• Requirement: Using the listing below, print exactly everything from the line with "right front paw: (294, 268)" down to the line with "right back paw: (340, 270)", both included, and nothing more.

• Material shown:
╔══

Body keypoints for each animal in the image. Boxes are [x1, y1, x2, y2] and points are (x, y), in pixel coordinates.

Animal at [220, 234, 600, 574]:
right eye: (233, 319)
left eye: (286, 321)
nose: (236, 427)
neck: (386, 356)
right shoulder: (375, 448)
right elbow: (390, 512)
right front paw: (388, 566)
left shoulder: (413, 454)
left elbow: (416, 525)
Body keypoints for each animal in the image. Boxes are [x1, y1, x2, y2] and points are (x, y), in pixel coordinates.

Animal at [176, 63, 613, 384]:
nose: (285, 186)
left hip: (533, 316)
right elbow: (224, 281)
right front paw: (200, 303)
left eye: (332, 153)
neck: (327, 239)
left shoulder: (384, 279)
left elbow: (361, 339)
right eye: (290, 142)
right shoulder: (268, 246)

╚══
╔══

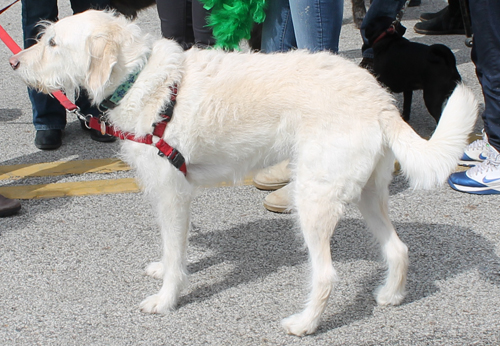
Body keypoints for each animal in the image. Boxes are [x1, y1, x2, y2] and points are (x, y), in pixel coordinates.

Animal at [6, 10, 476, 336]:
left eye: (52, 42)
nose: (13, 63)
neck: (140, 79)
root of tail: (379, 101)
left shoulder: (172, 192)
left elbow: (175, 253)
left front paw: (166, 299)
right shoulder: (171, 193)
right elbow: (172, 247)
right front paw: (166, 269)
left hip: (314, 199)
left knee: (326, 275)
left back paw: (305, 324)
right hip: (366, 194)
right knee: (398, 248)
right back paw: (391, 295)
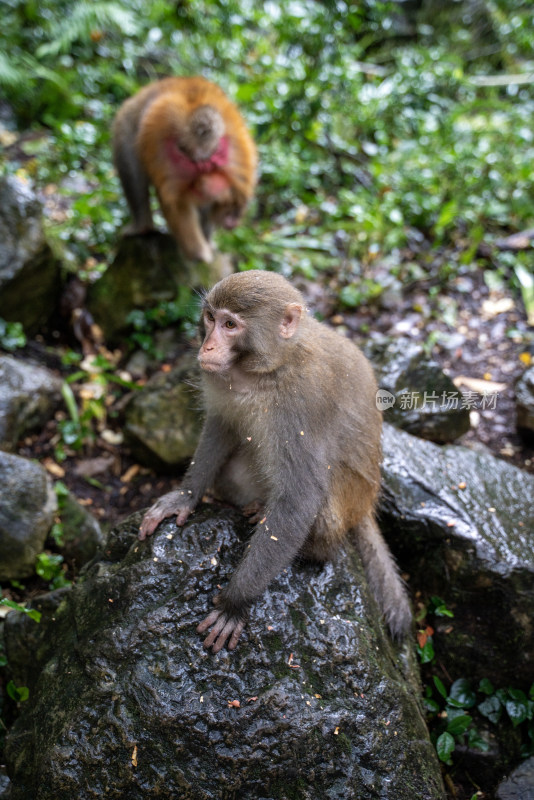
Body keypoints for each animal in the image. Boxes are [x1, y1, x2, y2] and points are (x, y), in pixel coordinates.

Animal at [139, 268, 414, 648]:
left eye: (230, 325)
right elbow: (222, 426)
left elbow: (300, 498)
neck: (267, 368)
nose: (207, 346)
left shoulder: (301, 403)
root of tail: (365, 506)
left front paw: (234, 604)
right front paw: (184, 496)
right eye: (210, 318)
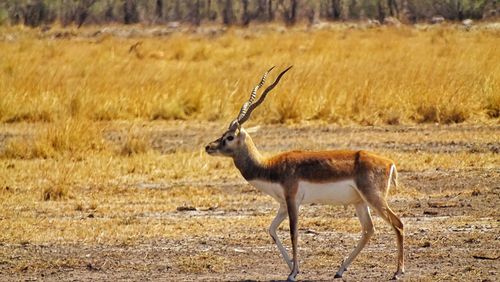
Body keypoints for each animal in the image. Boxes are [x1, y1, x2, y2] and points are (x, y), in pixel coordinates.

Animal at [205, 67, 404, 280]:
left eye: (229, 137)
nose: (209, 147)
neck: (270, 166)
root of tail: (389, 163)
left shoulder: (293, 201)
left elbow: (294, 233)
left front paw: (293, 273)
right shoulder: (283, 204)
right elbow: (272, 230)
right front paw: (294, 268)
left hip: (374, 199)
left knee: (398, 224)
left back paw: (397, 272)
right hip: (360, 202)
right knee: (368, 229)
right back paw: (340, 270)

╚══
╔══

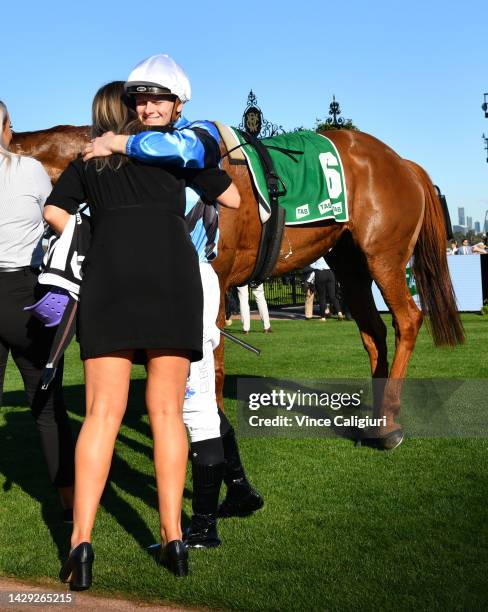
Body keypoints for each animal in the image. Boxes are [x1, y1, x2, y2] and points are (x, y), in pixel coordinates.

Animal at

╚══

• Answer box:
right front paw: (294, 268)
left hip: (374, 199)
left knee: (398, 224)
left back paw: (397, 272)
right hip: (360, 202)
right knee: (368, 229)
right back paw: (340, 270)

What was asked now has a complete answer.